EXERCISE AIM:
Some lines in the entries contain the word "Page". Copy all of them.

BEGIN GIVEN RECORDS

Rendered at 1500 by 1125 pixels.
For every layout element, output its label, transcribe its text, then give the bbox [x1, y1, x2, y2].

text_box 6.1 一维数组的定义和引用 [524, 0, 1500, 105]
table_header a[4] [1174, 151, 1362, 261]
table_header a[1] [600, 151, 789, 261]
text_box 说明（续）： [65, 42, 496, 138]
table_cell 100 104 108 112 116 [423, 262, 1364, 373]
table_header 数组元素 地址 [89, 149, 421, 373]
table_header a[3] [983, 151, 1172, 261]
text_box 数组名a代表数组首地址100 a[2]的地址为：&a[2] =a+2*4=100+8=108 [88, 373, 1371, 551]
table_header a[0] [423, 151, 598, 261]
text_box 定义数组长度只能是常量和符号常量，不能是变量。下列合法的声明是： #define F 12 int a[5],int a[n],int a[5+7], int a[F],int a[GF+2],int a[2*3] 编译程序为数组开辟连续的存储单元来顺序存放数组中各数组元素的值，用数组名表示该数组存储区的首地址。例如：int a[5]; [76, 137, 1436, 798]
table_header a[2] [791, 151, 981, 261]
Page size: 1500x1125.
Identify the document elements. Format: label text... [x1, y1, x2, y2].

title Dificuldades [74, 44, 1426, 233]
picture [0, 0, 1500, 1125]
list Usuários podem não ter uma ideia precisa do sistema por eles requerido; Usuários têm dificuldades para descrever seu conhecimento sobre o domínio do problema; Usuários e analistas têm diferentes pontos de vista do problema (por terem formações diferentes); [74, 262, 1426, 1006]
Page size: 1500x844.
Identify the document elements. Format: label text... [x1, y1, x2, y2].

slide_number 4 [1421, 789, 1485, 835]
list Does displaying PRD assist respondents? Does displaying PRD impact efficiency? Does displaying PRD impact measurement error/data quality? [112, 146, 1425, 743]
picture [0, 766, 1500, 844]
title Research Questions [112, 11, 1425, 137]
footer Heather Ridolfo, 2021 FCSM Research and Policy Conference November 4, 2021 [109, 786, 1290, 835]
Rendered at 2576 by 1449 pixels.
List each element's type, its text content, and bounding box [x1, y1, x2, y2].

END GIVEN RECORDS

ANSWER BOX:
Page size: 1500x1125.
Page size: 1500x844.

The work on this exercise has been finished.